In one of my tests, a frequently changing table of 210 GB table shrunk in size to 160 GB after forcing compression optimization. However it bounced back to 200+ GB within 5 days.
The obvious reason for not permanently trying to use the best possible compression is of course: that's computationally expensive.
It takes time to do that and uses resources that could be used for business transaction instead.
Also, it's not possible upfront to determine if and how large a benefit would actually turn out to be.
Besides, it's not so much the pure change of data volume that leads to compression methods not being optimal anymore. It's the change of data distribution in each column of a table and relative to each other that makes the difference here.
The automatic compression optimisation therefore is calibrated to be rather not too proactive, in order to not disturb system operations all too much. But it will be done if the table contents massively fluctuates. Why your example table changed all that much would need to be looked at in detail. My gut feeling however says, that it's not the compression optimisation. If it were, have you checked how the selected compression methods change over time for each column?
SAP in general tries to eliminate weaknesses in the current algorithms to make sure that memory is used as efficient as possible. For example, the decision formula for compression is improved with current Revisions so that tables with a bad compression or with a lot of MVCC garbage are compressed earlier.
If you want to use a targeted approach to reduce your database footprint (in terms of memory and disk) rather than reorganizing everything in an unconditioned manner, you can use mini checks like the following as a starting point (SAP Note 1999993):
- Check ID 370: Unused space in data files (%)
- Check ID 420: Heap areas currently larger than 50 GB
- Check ID 453: Size of non-unique concat attributes (GB)
- Check ID 535: Row store (> 10 GB) fragmentation (%)
- Check ID 560: Tables > 10 Mio. rows not compressed
- Check ID 561: Columns > 10 Mio. rows not compressed
- Check ID 565: Tables > 10 Mio. rows and > 200 % UDIV rows
- Check ID 640: Number of trace files (total)
- Check ID 642: Size of trace files (GB, total)
- Check ID 644: Size of largest trace file
- Check ID 745: Total size of statistics server tables (GB)
- Check ID 854: Undo and cleanup file size (GB)
- Check ID 950: Log segments not free for reuse
- Check ID 952: Log segments free for reuse
SAP Note 1999997 provides more advice about reducing the SAP HANA memory consumption.
Hi to all,
I agree with Martin.

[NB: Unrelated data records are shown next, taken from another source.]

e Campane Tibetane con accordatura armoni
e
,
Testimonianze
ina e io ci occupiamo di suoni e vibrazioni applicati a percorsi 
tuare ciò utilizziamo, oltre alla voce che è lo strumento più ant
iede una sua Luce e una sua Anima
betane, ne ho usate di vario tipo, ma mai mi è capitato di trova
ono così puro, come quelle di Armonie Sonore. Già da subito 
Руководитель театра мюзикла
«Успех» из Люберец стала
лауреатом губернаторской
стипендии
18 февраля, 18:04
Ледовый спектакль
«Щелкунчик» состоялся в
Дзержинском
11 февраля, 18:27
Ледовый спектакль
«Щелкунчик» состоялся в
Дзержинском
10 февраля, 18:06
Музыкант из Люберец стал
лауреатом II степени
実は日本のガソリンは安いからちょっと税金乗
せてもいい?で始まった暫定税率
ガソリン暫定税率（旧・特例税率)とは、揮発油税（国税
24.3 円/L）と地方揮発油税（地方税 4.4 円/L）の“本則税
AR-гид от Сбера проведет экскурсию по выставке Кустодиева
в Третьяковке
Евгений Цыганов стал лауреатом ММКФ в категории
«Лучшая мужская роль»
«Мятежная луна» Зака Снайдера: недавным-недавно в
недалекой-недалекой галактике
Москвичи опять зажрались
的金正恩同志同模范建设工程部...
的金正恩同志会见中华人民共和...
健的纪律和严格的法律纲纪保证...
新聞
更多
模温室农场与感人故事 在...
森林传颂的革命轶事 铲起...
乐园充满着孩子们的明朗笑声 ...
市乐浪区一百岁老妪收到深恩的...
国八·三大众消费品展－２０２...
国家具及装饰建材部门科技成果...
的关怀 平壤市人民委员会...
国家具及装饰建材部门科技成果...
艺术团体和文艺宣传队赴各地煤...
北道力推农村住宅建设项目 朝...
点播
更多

The mini-check and the note 1813245 are a good way to decrease and maintain the DB. The last time that I used the memory Reorg, I was able to decrease more than 50%. I will share, next week, my latest tests.

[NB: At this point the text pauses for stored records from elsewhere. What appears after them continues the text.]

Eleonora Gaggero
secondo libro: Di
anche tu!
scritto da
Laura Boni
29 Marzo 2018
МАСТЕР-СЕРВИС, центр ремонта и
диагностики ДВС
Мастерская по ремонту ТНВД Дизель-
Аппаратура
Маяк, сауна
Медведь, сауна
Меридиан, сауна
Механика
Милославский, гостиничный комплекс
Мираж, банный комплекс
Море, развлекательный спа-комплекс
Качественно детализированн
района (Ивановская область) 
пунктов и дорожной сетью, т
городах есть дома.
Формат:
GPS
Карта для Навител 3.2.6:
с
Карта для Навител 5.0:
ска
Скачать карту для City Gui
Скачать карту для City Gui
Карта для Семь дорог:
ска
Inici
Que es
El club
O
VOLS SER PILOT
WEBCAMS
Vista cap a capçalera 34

we recently upgraded our ECC / SRM and BI to SP9. though we got very good compression in ECC (3.9 TB to 2.6TB). For SRM and BI the compression didnt happen at all. We have not run any script to achieve this in ECC.
BI and SRM have the DB size of 650GB and 500GB respectively where we didnt see any compression. Any reasons to it.

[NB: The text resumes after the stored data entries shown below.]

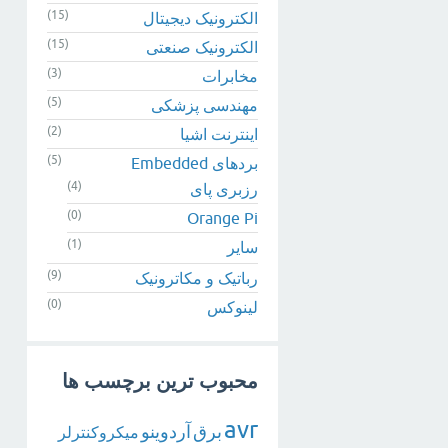
(15)
الکترونیک دیجیتال
(15)
الکترونیک صنعتی
(3)
مخابرات
(5)
مهندسی پزشکی
(2)
اینترنت اشیا
(5)
بردهای Embedded
(4)
رزبری پای
(0)
Orange Pi
(1)
سایر
(9)
رباتیک و مکاترونیک
(0)
لینوکس
محبوب ترین برچسب ها
avr
برق
آردوینو
میکروکنترلر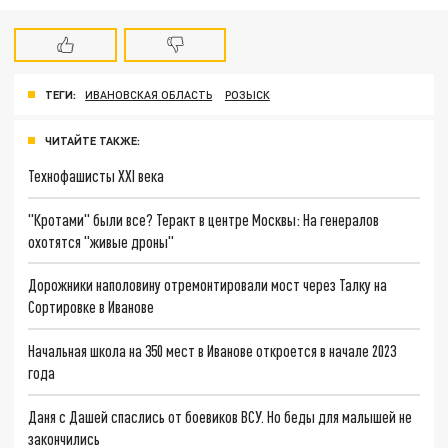
ТЕГИ:
ИВАНОВСКАЯ ОБЛАСТЬ
РОЗЫСК
ЧИТАЙТЕ ТАКЖЕ:
Технофашисты XXI века
"Кротами" были все? Теракт в центре Москвы: На генералов
охотятся "живые дроны"
Дорожники наполовину отремонтировали мост через Талку на
Сортировке в Иванове
Начальная школа на 350 мест в Иванове откроется в начале 2023
года
Даня с Дашей спаслись от боевиков ВСУ. Но беды для малышей не
закончились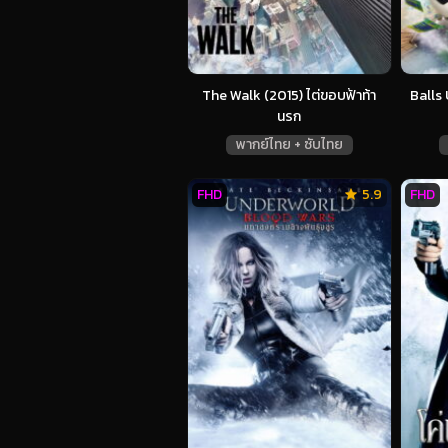
The Walk (2015) ไต่ขอบฟ้าท้า
Balls
นรก
พากย์ไทย + ซับไทย
FHD
5.9
FHD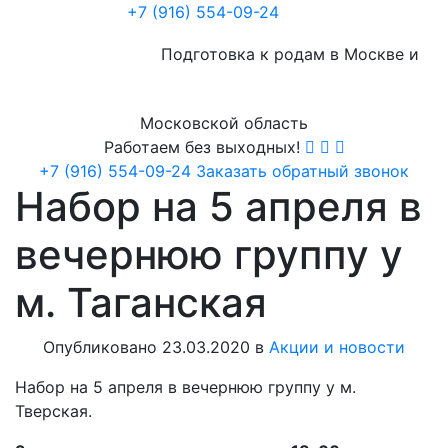
+7 (916) 554-09-24
Подготовка к родам в Москве и
Московской область
Работаем без выходных!
+7 (916) 554-09-24
Заказать обратный звонок
Набор на 5 апреля в
вечернюю группу у
м. Таганская
Опубликовано 23.03.2020 в
Акции и новости
Набор на 5 апреля в вечернюю группу у м.
Тверская.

The mini-check can help to understand where the problem is or you can run the HANA_Tables_ColumnStore_TablesWithoutCompressionOptimization statment (Note 1969700 - SQL statement collection for SAP HANA).
ℹ In a typical replication environment, we need to adjust the replication parameters to make this script work.
but this is not related to the script, but to the fact that every time you execute a "ALTER SYSTEM RECLAIM DATAVOLUME DEFRAGMENT" you have to take care of your secondary side.
Everyone who is interested in details: 1999880 - FAQ: SAP HANA System Replication
=> Q:19. How can RECLAIM DATAVOLUME be executed when system replication is active?
Thanks for sharing this blog.
We do run this SQL command in our SAP HANA Database as required.